You can make workflows conditional on test success:
- name: Run tests
id: tests
run: pytest tests/ -v
- name: Upload coverage only on success
if: steps.tests.outcome == 'success'
run: curl https://codecov.io/upload -F coverage
The id: field labels the step so later steps can reference its outcome.
Key Takeaways
- Use pytest with
-v --tb=shortfor clear, concise test output in workflows. - Generate JUnit XML reports with
--junit-xml=test-results.xmland publish them to GitHub usingpublish-unit-test-result-action. - Parallelize tests with
pytest -n autoto reduce workflow time by 40–70%. - pytest fixtures with
scope="function"are safe for parallel execution. - Use
unittest discoverif your project relies on the standard library test runner. - Set
if: always()on artifact upload steps to ensure they run regardless of test outcome.
Frequently Asked Questions
Why do some tests pass locally but fail in the workflow?

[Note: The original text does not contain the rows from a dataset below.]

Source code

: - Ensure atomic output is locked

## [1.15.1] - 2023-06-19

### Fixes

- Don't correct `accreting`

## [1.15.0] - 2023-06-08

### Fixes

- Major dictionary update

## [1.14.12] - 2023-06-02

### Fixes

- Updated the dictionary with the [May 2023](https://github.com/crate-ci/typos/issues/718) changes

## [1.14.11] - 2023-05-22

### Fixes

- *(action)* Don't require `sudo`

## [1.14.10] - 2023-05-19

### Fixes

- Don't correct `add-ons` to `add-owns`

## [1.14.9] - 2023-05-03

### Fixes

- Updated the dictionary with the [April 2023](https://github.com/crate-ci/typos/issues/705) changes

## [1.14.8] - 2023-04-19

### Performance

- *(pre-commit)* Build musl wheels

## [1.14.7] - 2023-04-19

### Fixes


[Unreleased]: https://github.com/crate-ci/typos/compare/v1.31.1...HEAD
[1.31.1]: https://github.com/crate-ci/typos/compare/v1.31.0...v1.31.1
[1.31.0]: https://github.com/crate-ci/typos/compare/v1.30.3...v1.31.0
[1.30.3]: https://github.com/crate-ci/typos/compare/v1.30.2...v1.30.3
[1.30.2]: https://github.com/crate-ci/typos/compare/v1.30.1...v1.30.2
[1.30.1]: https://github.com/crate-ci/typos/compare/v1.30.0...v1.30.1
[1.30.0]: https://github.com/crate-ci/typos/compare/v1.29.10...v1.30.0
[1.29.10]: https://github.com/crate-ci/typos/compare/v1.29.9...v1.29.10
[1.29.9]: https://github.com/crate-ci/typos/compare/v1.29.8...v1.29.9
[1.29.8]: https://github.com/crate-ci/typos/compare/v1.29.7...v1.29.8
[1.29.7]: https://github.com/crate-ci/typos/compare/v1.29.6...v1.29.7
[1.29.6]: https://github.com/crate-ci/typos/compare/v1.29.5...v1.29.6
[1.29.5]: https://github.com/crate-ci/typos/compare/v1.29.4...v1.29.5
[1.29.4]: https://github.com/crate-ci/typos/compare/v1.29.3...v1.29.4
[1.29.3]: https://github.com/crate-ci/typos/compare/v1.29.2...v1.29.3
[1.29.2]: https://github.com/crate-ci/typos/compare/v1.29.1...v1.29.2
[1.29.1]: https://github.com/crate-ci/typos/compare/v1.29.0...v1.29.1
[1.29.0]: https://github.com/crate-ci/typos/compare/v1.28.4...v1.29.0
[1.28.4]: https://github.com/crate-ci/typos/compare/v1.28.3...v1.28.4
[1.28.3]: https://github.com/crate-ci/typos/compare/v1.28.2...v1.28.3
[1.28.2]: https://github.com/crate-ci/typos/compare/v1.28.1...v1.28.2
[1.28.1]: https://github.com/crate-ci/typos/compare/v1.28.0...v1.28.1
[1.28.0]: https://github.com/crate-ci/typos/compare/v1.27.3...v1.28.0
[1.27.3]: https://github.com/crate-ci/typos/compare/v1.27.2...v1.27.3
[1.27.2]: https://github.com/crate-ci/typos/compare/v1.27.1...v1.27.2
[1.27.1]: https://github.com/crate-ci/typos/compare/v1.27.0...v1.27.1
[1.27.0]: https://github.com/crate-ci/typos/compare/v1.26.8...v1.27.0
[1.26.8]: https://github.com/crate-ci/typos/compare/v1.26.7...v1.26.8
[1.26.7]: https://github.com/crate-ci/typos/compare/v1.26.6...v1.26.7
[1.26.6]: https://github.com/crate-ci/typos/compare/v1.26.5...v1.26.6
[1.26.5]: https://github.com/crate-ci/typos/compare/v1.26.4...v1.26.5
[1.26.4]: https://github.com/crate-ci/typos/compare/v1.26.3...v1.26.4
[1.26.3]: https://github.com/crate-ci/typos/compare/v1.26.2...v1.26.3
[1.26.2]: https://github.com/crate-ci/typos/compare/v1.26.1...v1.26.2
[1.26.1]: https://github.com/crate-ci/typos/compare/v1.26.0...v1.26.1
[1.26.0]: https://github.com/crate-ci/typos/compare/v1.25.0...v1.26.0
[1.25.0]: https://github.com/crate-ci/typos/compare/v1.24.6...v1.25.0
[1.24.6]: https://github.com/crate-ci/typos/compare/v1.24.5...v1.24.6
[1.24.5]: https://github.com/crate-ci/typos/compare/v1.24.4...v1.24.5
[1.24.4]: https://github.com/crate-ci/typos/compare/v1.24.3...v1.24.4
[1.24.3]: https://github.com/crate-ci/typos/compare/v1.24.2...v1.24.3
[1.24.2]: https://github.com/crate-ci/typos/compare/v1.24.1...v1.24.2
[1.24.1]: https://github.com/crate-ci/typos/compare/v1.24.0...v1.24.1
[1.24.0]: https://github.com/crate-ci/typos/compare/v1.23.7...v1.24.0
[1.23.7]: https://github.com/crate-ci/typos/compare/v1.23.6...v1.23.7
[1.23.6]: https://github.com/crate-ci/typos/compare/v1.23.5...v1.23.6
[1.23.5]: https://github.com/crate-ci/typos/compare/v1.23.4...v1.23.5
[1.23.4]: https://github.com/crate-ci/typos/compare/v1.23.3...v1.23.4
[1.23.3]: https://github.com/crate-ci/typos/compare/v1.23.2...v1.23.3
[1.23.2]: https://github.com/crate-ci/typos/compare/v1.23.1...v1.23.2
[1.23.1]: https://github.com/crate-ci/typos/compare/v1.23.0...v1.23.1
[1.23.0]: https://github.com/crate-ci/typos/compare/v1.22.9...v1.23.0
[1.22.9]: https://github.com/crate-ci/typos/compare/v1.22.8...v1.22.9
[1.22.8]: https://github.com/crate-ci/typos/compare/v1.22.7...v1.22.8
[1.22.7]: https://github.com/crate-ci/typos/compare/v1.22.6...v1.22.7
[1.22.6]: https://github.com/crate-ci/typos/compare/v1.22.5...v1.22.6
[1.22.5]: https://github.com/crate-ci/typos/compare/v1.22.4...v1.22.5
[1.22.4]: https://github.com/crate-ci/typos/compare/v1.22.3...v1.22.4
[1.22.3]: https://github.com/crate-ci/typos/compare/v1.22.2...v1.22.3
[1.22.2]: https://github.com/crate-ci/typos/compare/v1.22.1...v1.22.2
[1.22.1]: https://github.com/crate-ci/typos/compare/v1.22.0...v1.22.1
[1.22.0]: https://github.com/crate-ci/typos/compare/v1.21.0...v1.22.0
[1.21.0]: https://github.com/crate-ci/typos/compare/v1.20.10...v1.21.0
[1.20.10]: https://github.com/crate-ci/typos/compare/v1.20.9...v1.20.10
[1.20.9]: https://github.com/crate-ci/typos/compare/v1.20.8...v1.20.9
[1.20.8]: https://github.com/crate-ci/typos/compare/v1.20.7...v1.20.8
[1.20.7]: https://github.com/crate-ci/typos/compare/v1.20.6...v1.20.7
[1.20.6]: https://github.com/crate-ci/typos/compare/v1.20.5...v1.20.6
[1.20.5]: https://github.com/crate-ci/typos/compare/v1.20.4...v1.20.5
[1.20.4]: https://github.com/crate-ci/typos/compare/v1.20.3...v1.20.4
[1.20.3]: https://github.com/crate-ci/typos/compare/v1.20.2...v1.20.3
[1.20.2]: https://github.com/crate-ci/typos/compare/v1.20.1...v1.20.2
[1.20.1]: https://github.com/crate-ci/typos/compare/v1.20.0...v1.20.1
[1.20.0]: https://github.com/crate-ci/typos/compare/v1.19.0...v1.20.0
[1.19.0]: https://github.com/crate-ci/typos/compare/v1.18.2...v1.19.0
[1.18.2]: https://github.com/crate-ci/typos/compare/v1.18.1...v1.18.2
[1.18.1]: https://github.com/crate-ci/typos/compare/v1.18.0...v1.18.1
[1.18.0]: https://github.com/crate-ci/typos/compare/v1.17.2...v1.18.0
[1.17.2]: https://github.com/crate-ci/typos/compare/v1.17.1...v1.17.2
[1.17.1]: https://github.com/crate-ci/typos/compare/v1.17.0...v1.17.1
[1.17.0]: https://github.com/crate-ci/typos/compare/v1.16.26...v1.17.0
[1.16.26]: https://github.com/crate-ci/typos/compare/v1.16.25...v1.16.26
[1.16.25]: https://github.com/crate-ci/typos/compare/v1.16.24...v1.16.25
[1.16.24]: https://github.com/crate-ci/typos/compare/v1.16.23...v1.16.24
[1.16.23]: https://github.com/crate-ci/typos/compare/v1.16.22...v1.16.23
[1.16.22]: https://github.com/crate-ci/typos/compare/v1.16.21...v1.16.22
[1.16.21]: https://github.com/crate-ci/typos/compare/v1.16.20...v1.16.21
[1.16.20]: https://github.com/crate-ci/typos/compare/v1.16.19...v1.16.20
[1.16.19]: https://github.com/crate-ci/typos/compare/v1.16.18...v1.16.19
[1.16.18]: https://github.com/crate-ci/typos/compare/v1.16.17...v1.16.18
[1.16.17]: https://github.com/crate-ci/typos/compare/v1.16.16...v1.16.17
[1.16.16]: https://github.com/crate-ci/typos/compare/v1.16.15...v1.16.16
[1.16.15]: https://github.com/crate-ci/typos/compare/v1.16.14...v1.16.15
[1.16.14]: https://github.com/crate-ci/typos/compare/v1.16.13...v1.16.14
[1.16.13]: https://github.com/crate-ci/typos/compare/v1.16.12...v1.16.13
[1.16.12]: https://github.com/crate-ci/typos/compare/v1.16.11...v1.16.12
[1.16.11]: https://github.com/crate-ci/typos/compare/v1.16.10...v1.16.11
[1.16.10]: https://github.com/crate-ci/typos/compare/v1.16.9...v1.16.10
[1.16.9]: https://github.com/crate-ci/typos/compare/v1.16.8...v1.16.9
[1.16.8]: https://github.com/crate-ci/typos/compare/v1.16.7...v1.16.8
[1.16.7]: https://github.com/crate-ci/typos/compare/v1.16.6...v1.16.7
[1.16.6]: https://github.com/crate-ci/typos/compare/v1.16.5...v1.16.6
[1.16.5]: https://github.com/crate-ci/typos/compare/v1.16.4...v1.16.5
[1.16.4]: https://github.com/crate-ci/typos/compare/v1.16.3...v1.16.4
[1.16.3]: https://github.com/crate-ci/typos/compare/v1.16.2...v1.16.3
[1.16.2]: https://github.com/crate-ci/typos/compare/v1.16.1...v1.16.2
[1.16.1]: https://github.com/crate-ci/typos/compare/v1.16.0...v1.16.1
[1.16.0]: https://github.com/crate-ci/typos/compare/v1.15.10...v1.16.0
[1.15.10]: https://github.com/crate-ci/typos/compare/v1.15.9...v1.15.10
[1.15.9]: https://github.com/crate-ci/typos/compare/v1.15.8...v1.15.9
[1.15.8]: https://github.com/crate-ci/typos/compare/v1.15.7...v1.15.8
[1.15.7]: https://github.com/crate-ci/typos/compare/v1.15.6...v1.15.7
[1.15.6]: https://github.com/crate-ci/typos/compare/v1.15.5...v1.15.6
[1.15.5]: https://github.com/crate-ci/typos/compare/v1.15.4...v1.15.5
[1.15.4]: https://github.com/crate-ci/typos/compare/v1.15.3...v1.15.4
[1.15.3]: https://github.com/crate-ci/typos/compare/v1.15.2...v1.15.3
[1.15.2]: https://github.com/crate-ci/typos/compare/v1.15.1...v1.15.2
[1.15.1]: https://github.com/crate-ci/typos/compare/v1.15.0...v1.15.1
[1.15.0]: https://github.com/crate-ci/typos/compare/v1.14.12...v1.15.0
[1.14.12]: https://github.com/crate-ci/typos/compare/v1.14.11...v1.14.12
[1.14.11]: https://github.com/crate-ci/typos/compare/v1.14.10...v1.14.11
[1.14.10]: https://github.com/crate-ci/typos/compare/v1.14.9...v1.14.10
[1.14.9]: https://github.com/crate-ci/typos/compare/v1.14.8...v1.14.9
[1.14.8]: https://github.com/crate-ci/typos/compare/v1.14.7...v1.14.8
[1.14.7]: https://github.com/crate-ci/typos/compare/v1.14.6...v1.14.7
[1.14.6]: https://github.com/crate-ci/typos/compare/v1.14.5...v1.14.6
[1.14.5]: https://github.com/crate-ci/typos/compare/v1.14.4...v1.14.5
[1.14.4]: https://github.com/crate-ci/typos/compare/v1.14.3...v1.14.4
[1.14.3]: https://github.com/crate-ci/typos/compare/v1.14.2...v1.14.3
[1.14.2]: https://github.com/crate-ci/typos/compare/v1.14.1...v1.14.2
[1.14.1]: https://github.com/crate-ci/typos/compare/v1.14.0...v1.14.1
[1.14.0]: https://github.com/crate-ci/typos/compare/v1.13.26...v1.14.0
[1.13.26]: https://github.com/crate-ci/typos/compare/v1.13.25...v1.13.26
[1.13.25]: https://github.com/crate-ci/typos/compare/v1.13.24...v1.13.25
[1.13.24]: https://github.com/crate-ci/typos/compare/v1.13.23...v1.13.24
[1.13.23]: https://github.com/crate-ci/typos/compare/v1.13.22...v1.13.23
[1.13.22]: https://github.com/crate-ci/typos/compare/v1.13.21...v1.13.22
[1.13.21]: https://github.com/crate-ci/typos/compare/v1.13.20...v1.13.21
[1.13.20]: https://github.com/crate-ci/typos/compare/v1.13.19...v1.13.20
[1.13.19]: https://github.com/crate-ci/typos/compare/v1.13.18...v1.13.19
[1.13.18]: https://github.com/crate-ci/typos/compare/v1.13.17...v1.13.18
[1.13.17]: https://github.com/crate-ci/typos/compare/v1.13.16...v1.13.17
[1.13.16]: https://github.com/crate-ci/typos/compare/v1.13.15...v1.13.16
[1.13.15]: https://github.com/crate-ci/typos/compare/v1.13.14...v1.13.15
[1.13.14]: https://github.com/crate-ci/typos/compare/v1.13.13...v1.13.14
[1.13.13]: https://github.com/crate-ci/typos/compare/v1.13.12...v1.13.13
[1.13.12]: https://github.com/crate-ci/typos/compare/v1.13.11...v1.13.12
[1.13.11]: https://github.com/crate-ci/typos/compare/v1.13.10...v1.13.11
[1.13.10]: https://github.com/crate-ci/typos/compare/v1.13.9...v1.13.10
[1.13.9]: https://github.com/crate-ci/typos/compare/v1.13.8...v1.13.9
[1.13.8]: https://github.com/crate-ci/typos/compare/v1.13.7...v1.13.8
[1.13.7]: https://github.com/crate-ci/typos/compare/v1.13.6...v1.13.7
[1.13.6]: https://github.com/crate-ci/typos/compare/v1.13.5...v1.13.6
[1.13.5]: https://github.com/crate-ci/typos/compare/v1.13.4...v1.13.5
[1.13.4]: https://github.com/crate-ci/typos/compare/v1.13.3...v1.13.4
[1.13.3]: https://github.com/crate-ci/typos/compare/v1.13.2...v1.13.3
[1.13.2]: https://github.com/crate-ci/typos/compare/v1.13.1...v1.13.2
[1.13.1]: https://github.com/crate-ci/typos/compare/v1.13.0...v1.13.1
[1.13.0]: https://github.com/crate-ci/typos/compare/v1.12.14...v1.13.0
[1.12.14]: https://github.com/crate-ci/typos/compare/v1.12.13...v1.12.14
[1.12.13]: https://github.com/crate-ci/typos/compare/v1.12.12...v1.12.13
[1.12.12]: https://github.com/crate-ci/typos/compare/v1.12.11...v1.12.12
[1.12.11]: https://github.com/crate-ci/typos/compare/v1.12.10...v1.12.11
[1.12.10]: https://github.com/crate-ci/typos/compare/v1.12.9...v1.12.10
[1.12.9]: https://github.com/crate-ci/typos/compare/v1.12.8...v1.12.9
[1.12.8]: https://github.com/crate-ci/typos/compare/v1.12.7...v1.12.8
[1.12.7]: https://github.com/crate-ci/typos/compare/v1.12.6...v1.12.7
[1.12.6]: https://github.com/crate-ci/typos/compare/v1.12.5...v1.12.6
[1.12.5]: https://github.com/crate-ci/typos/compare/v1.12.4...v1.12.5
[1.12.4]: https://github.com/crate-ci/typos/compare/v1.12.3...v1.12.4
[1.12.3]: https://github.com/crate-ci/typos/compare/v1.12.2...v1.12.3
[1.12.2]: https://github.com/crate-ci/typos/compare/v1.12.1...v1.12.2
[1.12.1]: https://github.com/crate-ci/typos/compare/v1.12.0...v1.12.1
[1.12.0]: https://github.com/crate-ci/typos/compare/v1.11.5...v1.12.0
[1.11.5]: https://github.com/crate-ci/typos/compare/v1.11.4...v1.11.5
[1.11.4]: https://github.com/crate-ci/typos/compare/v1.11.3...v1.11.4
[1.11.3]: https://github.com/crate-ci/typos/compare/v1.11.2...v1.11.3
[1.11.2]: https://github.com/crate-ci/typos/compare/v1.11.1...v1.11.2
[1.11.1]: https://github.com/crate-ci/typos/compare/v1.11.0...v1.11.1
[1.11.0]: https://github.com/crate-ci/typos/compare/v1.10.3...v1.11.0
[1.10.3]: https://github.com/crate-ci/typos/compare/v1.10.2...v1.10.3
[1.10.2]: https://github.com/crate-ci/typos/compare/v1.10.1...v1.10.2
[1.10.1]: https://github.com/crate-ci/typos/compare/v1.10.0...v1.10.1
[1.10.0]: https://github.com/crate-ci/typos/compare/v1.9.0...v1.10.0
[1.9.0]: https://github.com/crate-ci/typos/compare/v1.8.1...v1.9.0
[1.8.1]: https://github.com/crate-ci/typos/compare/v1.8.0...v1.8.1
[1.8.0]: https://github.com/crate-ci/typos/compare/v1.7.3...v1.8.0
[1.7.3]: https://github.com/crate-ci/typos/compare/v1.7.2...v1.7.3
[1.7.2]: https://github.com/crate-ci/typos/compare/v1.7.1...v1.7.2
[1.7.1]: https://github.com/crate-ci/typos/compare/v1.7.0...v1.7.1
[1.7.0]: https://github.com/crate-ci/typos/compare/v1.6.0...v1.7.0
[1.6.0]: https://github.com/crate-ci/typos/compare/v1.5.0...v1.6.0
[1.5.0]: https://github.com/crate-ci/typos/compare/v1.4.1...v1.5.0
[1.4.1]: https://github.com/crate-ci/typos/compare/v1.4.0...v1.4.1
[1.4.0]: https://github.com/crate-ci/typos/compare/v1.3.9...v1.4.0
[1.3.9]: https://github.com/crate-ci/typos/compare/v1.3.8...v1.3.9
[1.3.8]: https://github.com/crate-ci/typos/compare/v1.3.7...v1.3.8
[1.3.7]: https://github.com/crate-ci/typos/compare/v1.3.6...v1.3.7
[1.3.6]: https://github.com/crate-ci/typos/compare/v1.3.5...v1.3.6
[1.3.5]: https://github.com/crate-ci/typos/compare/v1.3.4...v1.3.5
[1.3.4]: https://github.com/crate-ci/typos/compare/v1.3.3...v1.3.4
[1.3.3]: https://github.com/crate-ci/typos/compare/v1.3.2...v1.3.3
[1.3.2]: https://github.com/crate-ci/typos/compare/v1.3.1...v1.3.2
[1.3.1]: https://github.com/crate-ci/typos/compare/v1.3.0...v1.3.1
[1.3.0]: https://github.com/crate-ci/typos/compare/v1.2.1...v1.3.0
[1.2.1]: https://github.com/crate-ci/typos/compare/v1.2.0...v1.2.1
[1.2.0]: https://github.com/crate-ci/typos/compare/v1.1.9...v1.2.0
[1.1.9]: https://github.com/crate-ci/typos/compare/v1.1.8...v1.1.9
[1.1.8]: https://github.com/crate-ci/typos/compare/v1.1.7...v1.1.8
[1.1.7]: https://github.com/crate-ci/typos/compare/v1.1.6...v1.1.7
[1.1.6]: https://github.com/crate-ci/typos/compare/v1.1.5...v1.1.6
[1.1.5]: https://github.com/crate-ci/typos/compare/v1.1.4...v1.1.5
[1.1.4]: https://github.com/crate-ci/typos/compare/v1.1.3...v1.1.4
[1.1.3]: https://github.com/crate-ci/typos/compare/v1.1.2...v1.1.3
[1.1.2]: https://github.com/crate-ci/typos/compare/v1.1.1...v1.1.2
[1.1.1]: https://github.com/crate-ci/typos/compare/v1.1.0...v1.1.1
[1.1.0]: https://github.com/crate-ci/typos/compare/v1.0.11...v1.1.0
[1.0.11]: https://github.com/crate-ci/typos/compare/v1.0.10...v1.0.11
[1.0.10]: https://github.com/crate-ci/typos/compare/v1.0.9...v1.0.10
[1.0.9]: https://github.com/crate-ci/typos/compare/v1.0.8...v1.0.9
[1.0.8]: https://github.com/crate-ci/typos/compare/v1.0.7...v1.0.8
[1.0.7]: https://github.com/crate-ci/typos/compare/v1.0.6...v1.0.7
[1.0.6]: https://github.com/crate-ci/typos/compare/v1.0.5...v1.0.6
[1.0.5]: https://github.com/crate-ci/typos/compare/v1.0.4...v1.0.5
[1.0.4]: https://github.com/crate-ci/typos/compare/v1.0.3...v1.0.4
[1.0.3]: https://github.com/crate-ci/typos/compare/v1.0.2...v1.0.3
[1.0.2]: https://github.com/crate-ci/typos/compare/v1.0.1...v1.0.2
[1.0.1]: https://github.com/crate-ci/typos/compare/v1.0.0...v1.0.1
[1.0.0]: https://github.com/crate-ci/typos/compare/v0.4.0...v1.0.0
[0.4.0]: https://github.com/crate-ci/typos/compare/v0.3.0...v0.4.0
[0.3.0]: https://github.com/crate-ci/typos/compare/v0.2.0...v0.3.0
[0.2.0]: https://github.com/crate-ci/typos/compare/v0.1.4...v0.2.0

Environment differences are common. The workflow runs on a clean virtual machine without your local configuration or cached dependencies. Ensure requirements.txt specifies exact versions (not wildcards like pytest>=7.0). Use absolute imports, not relative imports, so tests find your package regardless of the working directory.
How do I run only a specific test file or test function in the workflow?
Pass the file path or function name to pytest: pytest tests/test_auth.py::test_login_success -v. Use conditionals to run different tests based on the branch: if: github.ref == 'refs/heads/main'.
Can I mark tests as expected failures without failing the workflow?
Yes, use pytest's @pytest.mark.xfail decorator to mark tests that are expected to fail. pytest counts them separately (xfailed) and does not fail the workflow: @pytest.mark.xfail(reason="Bug #1234").
How do I skip tests in the workflow?
Use @pytest.mark.skip(reason="Not ready") or @pytest.mark.skipif(condition, reason="..."). Skipped tests do not cause the workflow to fail.
Does GitHub provide a test result dashboard?
GitHub's Actions tab shows test runs, but for deeper analytics (trends, flaky test detection, historical comparisons), use third-party tools like Codecov, BuildKite, or Datadog. Many integrate via GitHub Actions via community actions.